Duas empresas responsáveis por transporte rodoviário foram condenadas a indenizar um passageiro em R$2 mil por danos morais e a restituir os valores pagos pela passagem após viagem ser interrompida por pane mecânica no ônibus. A sentença é da juíza Ana Cláudia Florêncio Waick, do 10º Juizado Especial Cível da Comarca de Natal.

Conforme os autos, o homem adquiriu uma passagem saindo de Aracaju (SE) com destino a Natal (RN) no valor de R$224,99, com embarque previsto para às 15h40 e chegada estimada às 7h do dia seguinte, a fim de cumprir regularmente sua jornada de trabalho. No entanto, após percorrer cerca de 30 quilômetros, o ônibus apresentou uma pane elétrica na BR-101, obrigando todos os passageiros a desembarcarem e permanecerem na rodovia enquanto o motorista acionava o socorro da empresa.

Após horas de espera pela chegada de um mecânico para realizar o conserto, o passageiro entrou em contato com a empresa para buscar uma solução alternativa. Foi orientado que ele retornasse à capital sergipana para embarcar em outro ônibus com destino a Natal, com a promessa de reembolso do valor mediante envio do comprovante da nova passagem pelo site da empresa.

Ao retornar, foi informado que não havia mais ônibus para Natal naquela data, sendo oferecido apenas um novo embarque na manhã do dia seguinte. A situação resultou na perda de um dia de trabalho, além de ter ficado sem alimentação ou assistência durante toda a noite.

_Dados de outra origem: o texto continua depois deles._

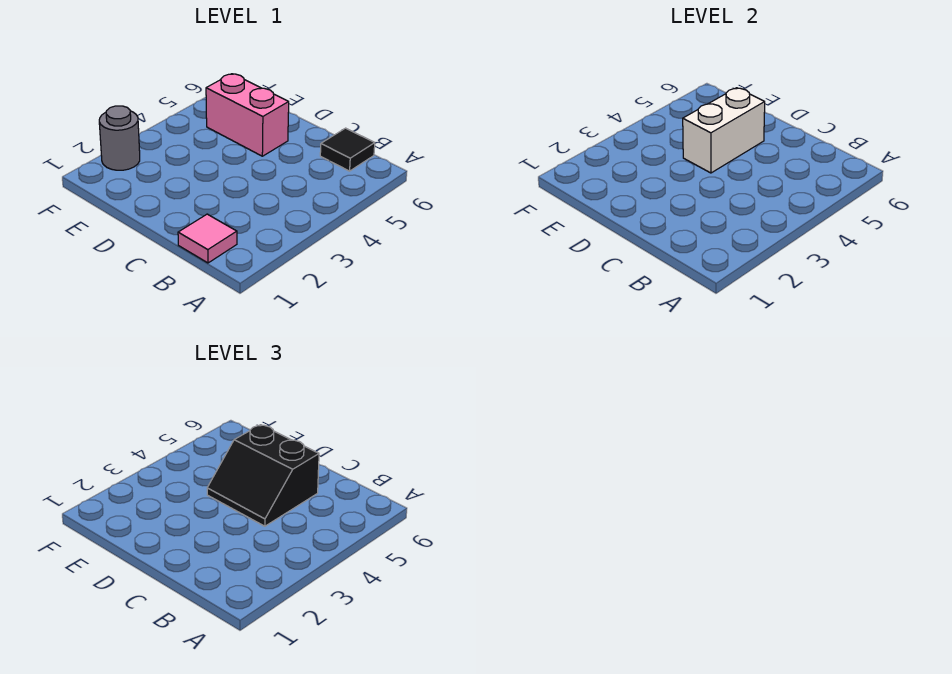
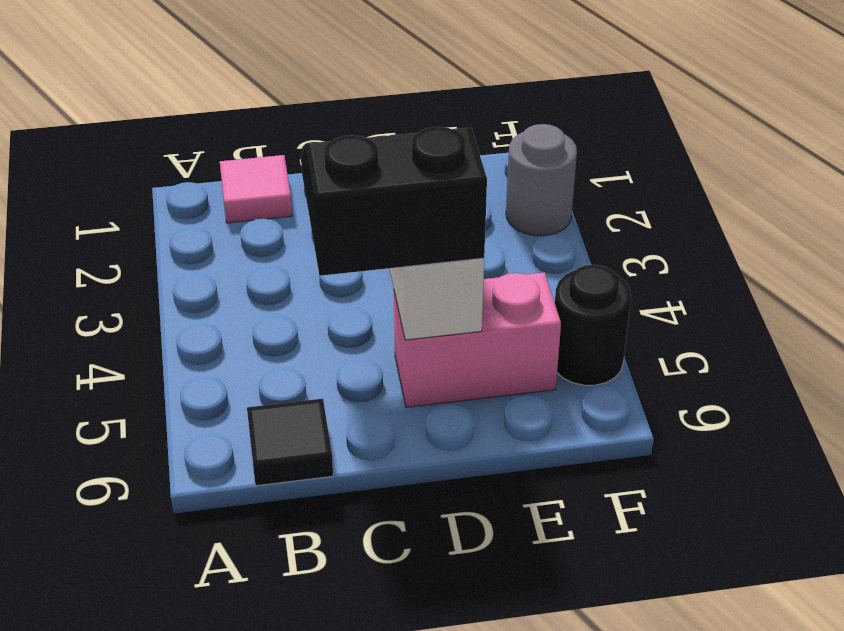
none -> black 1x1 round brick [555,265,631,385]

Nas contestações, uma das empresas alegou que atua apenas como intermediadora na venda das passagens, sem responsabilidade direta pela prestação do serviço de transporte. A outra, por sua vez, argumentou que o atraso decorreu de evento fortuito e que adotou medidas para minimizar transtornos, negando falhas no serviço.

Situação acarretou danos morais
Ao analisar o caso, a magistrada reconheceu a existência da relação de consumo e a falha na prestação do serviço que violou os direitos do consumidor, destacando que houve a quebra total do ônibus e um atraso superior a 12 horas, ocasionando na falta do homem ao local de trabalho.

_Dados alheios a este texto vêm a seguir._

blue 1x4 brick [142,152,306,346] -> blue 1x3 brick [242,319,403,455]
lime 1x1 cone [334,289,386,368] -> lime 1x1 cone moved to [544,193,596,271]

“Diante das narrações fáticas e dos elementos probatórios trazidos aos autos pelas partes litigantes, restou caracterizada a falha na prestação do serviço das empresas demandadas, uma vez que o serviço prestado foi de má qualidade, bem como não atendeu às expectativas razoáveis do consumidor”, explicou a juíza.

Segundo a magistrada, os vídeos e fotos anexados aos autos demonstram a ocorrência do ato ilícito, nos termos do artigo 186 do Código Civil, diante do descumprimento do dever contratual pelas empresas, gerando a obrigação de indenizar. Desse modo, foi determinado o pagamento total de R$ 2.299,98, sendo R$ 299,98 relativos à restituição do valor das novas passagens e R$ 2 mil em compensação por danos morais, com incidência de juros de 1% ao mês a partir da data da citação.